Extracted page text data
==*==

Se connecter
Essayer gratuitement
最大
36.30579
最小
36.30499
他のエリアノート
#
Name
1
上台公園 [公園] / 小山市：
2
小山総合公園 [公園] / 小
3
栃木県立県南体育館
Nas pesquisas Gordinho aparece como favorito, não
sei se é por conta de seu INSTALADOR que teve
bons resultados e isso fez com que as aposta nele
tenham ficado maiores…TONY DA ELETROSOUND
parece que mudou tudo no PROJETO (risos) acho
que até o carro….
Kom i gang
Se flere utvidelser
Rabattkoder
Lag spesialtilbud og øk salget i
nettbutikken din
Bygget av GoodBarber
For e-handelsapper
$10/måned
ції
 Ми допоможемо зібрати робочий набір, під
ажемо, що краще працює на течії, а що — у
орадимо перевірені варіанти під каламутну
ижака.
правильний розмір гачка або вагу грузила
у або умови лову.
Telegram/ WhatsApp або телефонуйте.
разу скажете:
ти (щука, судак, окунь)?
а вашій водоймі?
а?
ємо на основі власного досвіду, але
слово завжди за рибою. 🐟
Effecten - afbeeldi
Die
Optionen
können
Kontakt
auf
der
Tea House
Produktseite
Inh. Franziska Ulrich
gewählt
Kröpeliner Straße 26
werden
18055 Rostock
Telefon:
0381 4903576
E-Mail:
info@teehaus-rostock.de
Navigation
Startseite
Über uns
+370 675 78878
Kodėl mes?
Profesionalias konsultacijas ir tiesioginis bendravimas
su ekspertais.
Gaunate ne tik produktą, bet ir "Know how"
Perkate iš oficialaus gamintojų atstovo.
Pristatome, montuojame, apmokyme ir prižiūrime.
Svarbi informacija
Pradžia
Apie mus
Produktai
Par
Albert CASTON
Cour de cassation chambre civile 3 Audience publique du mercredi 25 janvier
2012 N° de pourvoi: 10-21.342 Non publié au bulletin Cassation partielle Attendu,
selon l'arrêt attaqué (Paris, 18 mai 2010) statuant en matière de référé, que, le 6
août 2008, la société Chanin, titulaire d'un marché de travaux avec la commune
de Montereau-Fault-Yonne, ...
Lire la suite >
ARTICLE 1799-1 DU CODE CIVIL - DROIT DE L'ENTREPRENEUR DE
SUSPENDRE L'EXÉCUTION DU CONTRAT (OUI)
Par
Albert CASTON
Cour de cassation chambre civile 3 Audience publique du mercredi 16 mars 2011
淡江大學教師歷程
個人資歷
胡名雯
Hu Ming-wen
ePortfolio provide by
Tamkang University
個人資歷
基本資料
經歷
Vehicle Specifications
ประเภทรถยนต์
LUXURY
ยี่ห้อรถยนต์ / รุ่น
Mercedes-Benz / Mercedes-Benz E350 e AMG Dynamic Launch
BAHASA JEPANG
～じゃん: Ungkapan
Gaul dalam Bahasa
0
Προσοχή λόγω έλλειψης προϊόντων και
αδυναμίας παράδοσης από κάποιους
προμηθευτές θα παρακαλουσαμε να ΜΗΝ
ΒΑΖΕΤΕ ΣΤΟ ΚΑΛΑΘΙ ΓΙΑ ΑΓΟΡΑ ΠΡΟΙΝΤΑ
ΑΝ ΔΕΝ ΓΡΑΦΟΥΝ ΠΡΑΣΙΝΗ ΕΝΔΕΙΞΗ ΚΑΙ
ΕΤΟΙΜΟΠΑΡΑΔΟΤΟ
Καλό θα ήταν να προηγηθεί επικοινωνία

==*==

(REQUEST): Rewrite all of the extracted page text data, replacing every instance of "Cour de cassation" with "Court of Cassation" and leaving everything else as it is.

(RESULT BELOW):
Se connecter
Essayer gratuitement
最大
36.30579
最小
36.30499
他のエリアノート
#
Name
1
上台公園 [公園] / 小山市：
2
小山総合公園 [公園] / 小
3
栃木県立県南体育館
Nas pesquisas Gordinho aparece como favorito, não
sei se é por conta de seu INSTALADOR que teve
bons resultados e isso fez com que as aposta nele
tenham ficado maiores…TONY DA ELETROSOUND
parece que mudou tudo no PROJETO (risos) acho
que até o carro….
Kom i gang
Se flere utvidelser
Rabattkoder
Lag spesialtilbud og øk salget i
nettbutikken din
Bygget av GoodBarber
For e-handelsapper
$10/måned
ції
 Ми допоможемо зібрати робочий набір, під
ажемо, що краще працює на течії, а що — у
орадимо перевірені варіанти під каламутну
ижака.
правильний розмір гачка або вагу грузила
у або умови лову.
Telegram/ WhatsApp або телефонуйте.
разу скажете:
ти (щука, судак, окунь)?
а вашій водоймі?
а?
ємо на основі власного досвіду, але
слово завжди за рибою. 🐟
Effecten - afbeeldi
Die
Optionen
können
Kontakt
auf
der
Tea House
Produktseite
Inh. Franziska Ulrich
gewählt
Kröpeliner Straße 26
werden
18055 Rostock
Telefon:
0381 4903576
E-Mail:
info@teehaus-rostock.de
Navigation
Startseite
Über uns
+370 675 78878
Kodėl mes?
Profesionalias konsultacijas ir tiesioginis bendravimas
su ekspertais.
Gaunate ne tik produktą, bet ir "Know how"
Perkate iš oficialaus gamintojų atstovo.
Pristatome, montuojame, apmokyme ir prižiūrime.
Svarbi informacija
Pradžia
Apie mus
Produktai
Par
Albert CASTON
Court of Cassation chambre civile 3 Audience publique du mercredi 25 janvier
2012 N° de pourvoi: 10-21.342 Non publié au bulletin Cassation partielle Attendu,
selon l'arrêt attaqué (Paris, 18 mai 2010) statuant en matière de référé, que, le 6
août 2008, la société Chanin, titulaire d'un marché de travaux avec la commune
de Montereau-Fault-Yonne, ...
Lire la suite >
ARTICLE 1799-1 DU CODE CIVIL - DROIT DE L'ENTREPRENEUR DE
SUSPENDRE L'EXÉCUTION DU CONTRAT (OUI)
Par
Albert CASTON
Court of Cassation chambre civile 3 Audience publique du mercredi 16 mars 2011
淡江大學教師歷程
個人資歷
胡名雯
Hu Ming-wen
ePortfolio provide by
Tamkang University
個人資歷
基本資料
經歷
Vehicle Specifications
ประเภทรถยนต์
LUXURY
ยี่ห้อรถยนต์ / รุ่น
Mercedes-Benz / Mercedes-Benz E350 e AMG Dynamic Launch
BAHASA JEPANG
～じゃん: Ungkapan
Gaul dalam Bahasa
0
Προσοχή λόγω έλλειψης προϊόντων και
αδυναμίας παράδοσης από κάποιους
προμηθευτές θα παρακαλουσαμε να ΜΗΝ
ΒΑΖΕΤΕ ΣΤΟ ΚΑΛΑΘΙ ΓΙΑ ΑΓΟΡΑ ΠΡΟΙΝΤΑ
ΑΝ ΔΕΝ ΓΡΑΦΟΥΝ ΠΡΑΣΙΝΗ ΕΝΔΕΙΞΗ ΚΑΙ
ΕΤΟΙΜΟΠΑΡΑΔΟΤΟ
Καλό θα ήταν να προηγηθεί επικοινωνία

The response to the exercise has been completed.